Q12. How do you feel about the your industry today?
Many aspects seem more formulaic than fun. Some large companies don’t have a spirit of adventure like they did when I was young and first falling in love with comics. Now you see 10 different books from a popular character because they are guaranteed sells.
Q13. Is there anything you are currently working on that you would like to tell us about?
I have a new El Zombo book coming out this fall, as well as my very first art of DW book. And finally, after a long gestating period, Dave Elliot and I are doing our own creator-owned story that will be released this summer.
Q14. Is there anyone or any character you are hoping to work with/for and why? How would you go about accomplishing this?

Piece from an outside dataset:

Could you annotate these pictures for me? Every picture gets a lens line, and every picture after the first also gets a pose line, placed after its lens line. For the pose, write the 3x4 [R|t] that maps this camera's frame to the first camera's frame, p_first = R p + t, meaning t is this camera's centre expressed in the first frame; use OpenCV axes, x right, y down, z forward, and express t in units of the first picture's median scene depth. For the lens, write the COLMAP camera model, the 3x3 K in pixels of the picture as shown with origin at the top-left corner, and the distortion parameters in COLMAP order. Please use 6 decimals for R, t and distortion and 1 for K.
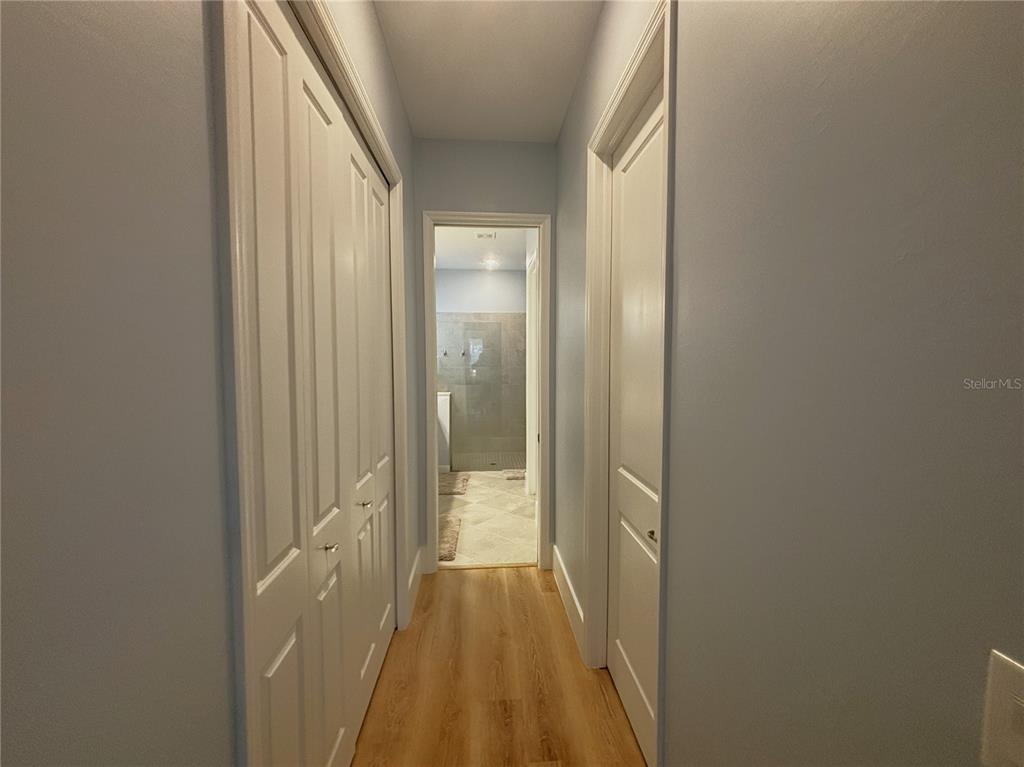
lens RADIAL K [[419.9, 0, 512.0], [0, 419.9, 383.5], [0, 0, 1]] dist [-0.000109, -0.000062]
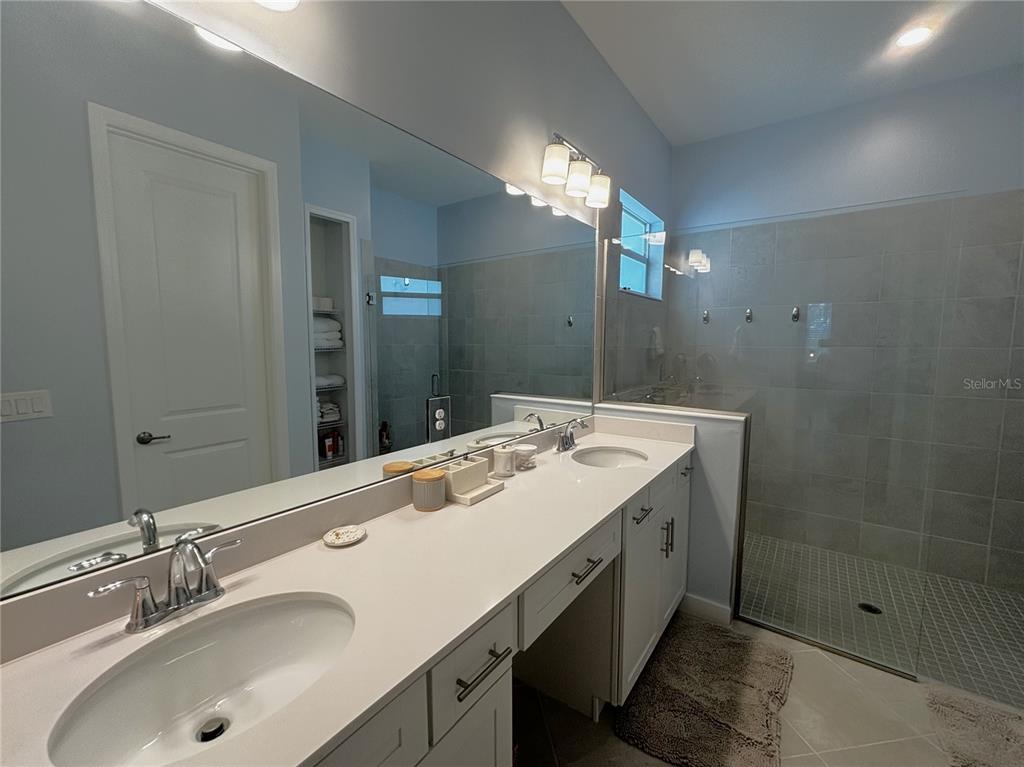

I’ve always been a Batman fan. Also, Conan is pretty high on my list. I would love to do a fully rendered graphic novel of either of those guys one day. I also have an idea for a Heman One-Shot I’d LOVE to do as well.
Q15. What are the hardships that come with being an artist like yourself?
It seems like I’m working all the time and juggling multiple projects. Sometimes it’s hard to find a good work-life balance. Given harsh deadlines I feel unable to experiment and push my style as much as I’d like. More often than not I’m in “Get it Done mode”, more than “Experiment and Grow” mode. Frequently when I’m contacted by the editor, it is already late as hell and I’m expected to make up the time (which is unfortunate).
Q16. What is the greatest thing about working in the your industry?
Everything. I draw monsters and superheroes… and they pay me to do it. That combined with the comradery amongst artists is really special. I wouldn’t trade it for anything, except maybe actually being a superhero.
"Nothing To laugh At"
Q17. If you could have asked anyone for advice when you were starting out. Who would you have liked to ask?
What would you have liked to ask?
What would be your answer now if asked the same question?
Not sure if I would have asked anything specific. Fortunately, I was told early on “Draw all the time and when you’re ready you’ll know and so will everyone else. I’d have to say looking back it’s totally true. Trust your gut and work, time is irrelevant, just do the work.
Q18. What courses/classes would you recommend someone take if they want to be a professional in a similar field as yours?
Life drawing, as much as possible. And not just in the classroom or out of magazines (which is great btw) – But in restaurants, on park benches, at the mall. Just draw your world.
Q19. How easy is it to get an apprenticeship in the comic world? What do you need in order to get a place?
That really all depends on location right now. How close you are to a working artist or studio. Depending on these factors can help with the intership.
Q20. Using the recent Skeletor image where he is standing in front of Snake Mountain. How much time do you commit to such an image and what is the process you take to creating it?
I’m not the fastest guy out there. It’s probably a 7 to 10 days turn-around from sketch approval to final. I only work a few hours a night as I have a day job; that said total hours are about a week.
Q21. Share with us your proudest moment in your career so far?
My first Batman cover 100%, Batman’s my guy, period. Frank Miller’s Dark Knight Returns was the spark and Bisley’s Batman Dredd sealed the deal. I was gonna make comics come hell or high water, and that cover finally made it official for me personally.